Tahukah Anda 100 Mangrove Bisa Serap 121,7 Kg CO2? PLN Tanam Mangrove di Trenggalek Dukung NZE
PLN Tanam Mangrove di Pancer Cengkrong, Trenggalek, sebagai wujud nyata komitmen menjaga ekosistem pesisir dan mendukung Net Zero Emission. Simak dampak positifnya!
PT PLN (Persero) Unit Induk Distribusi (UID) Jawa Timur menunjukkan komitmennya terhadap lingkungan. Mereka melaksanakan aksi peduli lingkungan dengan menanam dan mengadopsi mangrove. Kegiatan ini berlangsung di kawasan Pancer Cengkrong, Kecamatan Watulimo, Kabupaten Trenggalek.
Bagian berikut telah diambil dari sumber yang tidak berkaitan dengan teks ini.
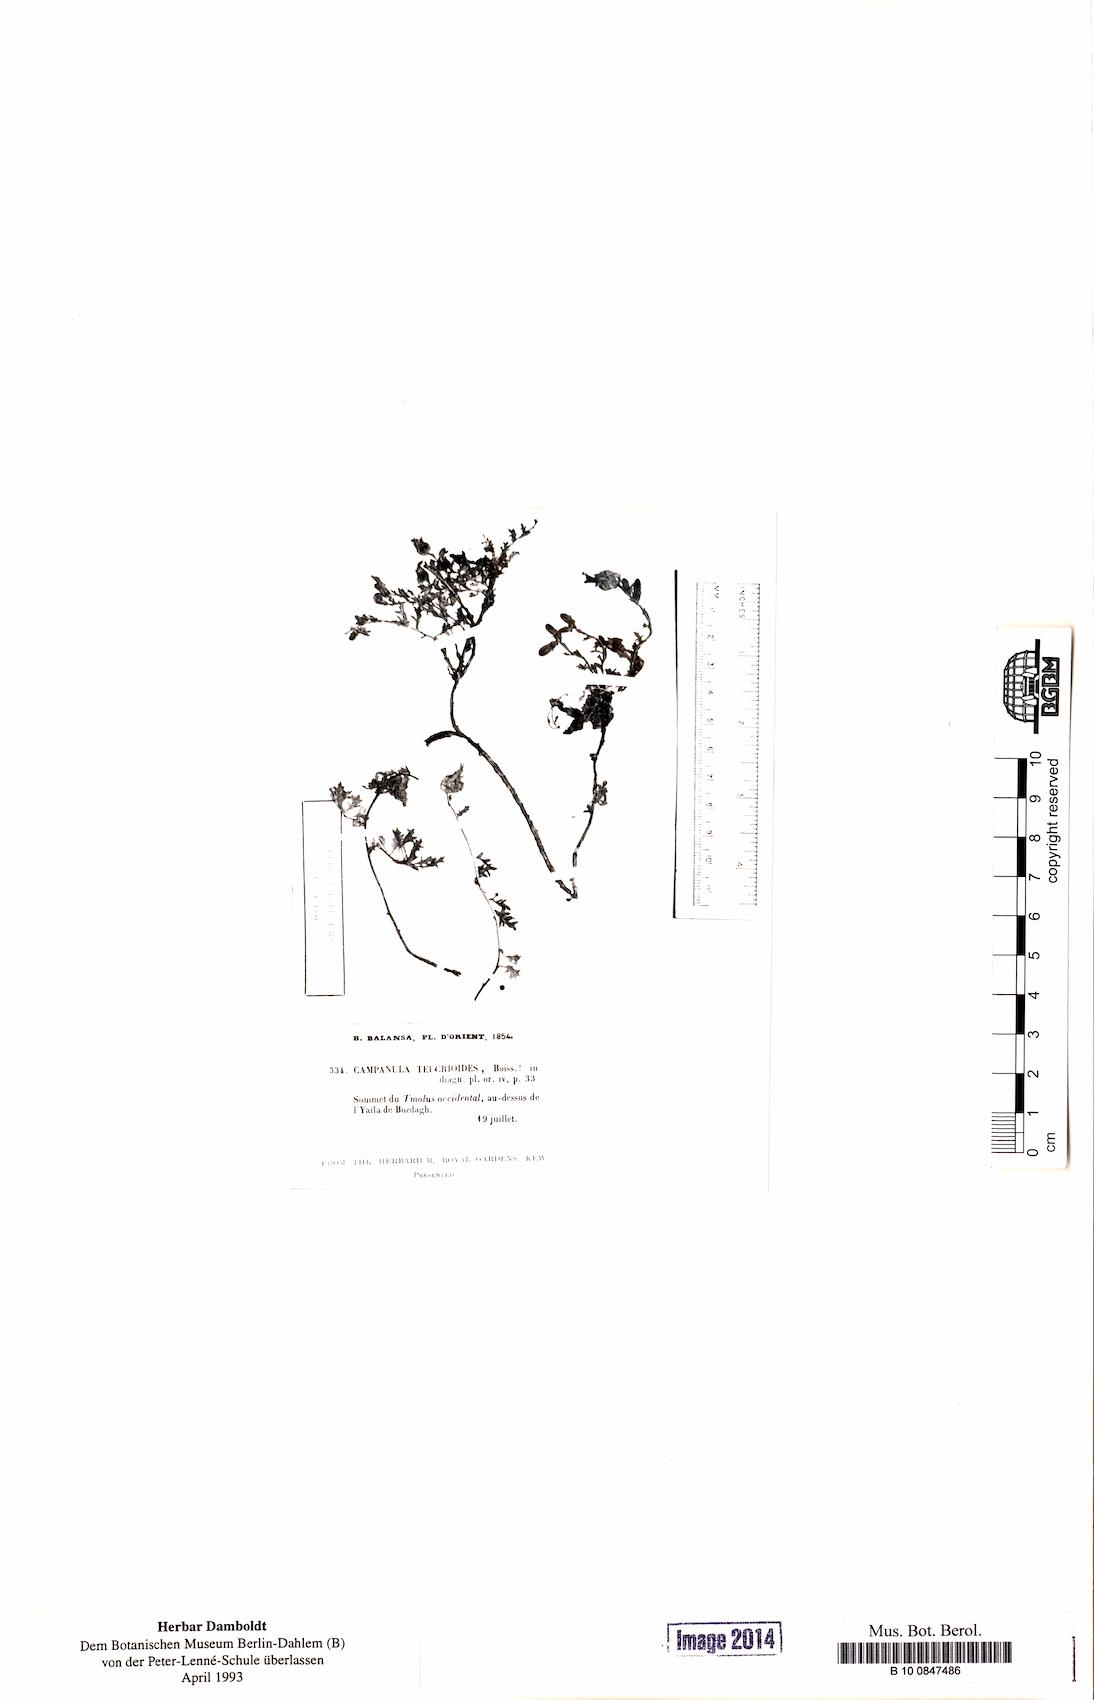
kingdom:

Aksi ini merupakan bagian dari upaya PLN untuk mendukung pencapaian target Net Zero Emission (NZE). Srikandi PLN Unit Pelaksana Pelayanan Pelanggan (UP3) Ponorogo turut serta dalam kegiatan ini. Mereka berkolaborasi dengan Kelompok Masyarakat Pengawas (Pokmaswas) Hutan Mangrove Cengkrong.
Penanaman simbolis 100 bibit mangrove dilakukan di area konservasi. Inisiatif ini bertujuan menjaga kelestarian ekosistem pesisir. Ini juga sekaligus mendukung target NZE Pemerintah Kabupaten Trenggalek.
Dampak Lingkungan dan Kontribusi pada NZE
Penanaman mangrove ini memiliki dampak signifikan terhadap lingkungan. Diperkirakan 100 bibit mangrove tersebut mampu menyerap karbon. Jumlahnya mencapai 121,7 kilogram CO2 per tahun.
Selain penyerapan karbon, mangrove juga berkontribusi pada produksi energi. Mangrove yang ditanam diperkirakan menghasilkan energi hijau. Potensinya hingga 171,6 kWh per tahun.
Kontribusi ini sangat penting dalam mendukung target Net Zero Emission (NZE). Mangrove berperan vital dalam menjaga keseimbangan ekosistem. Mereka juga membantu mitigasi perubahan iklim.
General Manager PLN UID Jawa Timur, Ahmad Mustaqir, menyatakan kegiatan ini. Ini adalah wujud nyata komitmen PLN dalam menjaga kelestarian ekosistem pesisir. Aksi ini juga mendukung target NZE Pemerintah Kabupaten Trenggalek.
Peran Srikandi PLN dan Kepedulian Sosial
Aksi ini juga menyoroti peran penting Srikandi PLN. Ahmad Mustaqir mengatakan ini bukti pemberdayaan perempuan. Peran mereka tidak terbatas pada sektor energi dan pelayanan.
Perempuan PLN juga berperan aktif dalam menjaga kelestarian lingkungan. Tujuannya demi masa depan yang lebih baik. Hal ini menunjukkan komitmen menyeluruh dari PLN.
Selain penanaman mangrove, PLN juga menunjukkan kepedulian sosialnya. Bersama Yayasan Baitul Maal (YBM), mereka menyalurkan santunan sembako. Bantuan ini diberikan kepada warga sekitar yang membutuhkan.
Langkah ini menjadi wujud kepedulian sosial PLN. Mereka percaya menjaga lingkungan harus selaras. Ini juga meningkatkan kesejahteraan masyarakat.
Kolaborasi untuk Masa Depan Berkelanjutan
Ahmad Mustaqir menekankan pentingnya kolaborasi dalam menjaga lingkungan. "Kami percaya menjaga lingkungan tidak bisa dilakukan sendiri," ujarnya. Dengan gotong royong, Trenggalek bisa menjadi contoh.
Trenggalek dapat menjadi daerah yang peduli kelestarian alam. Ini juga mendukung transisi energi bersih. Sinergi ini diharapkan membawa dampak positif berkelanjutan.
Rusneri Sumbawati, Srikandi PLN UP3 Ponorogo, mengungkapkan kebanggaannya. "Kami bangga bisa ikut menanam harapan lewat mangrove," katanya. Ini adalah kontribusi nyata perempuan PLN.
Selain menjaga ekosistem pesisir, langkah ini penting. Ini menjadi bagian dari kontribusi PLN. Tujuannya mendukung Trenggalek menuju Net Zero Karbon.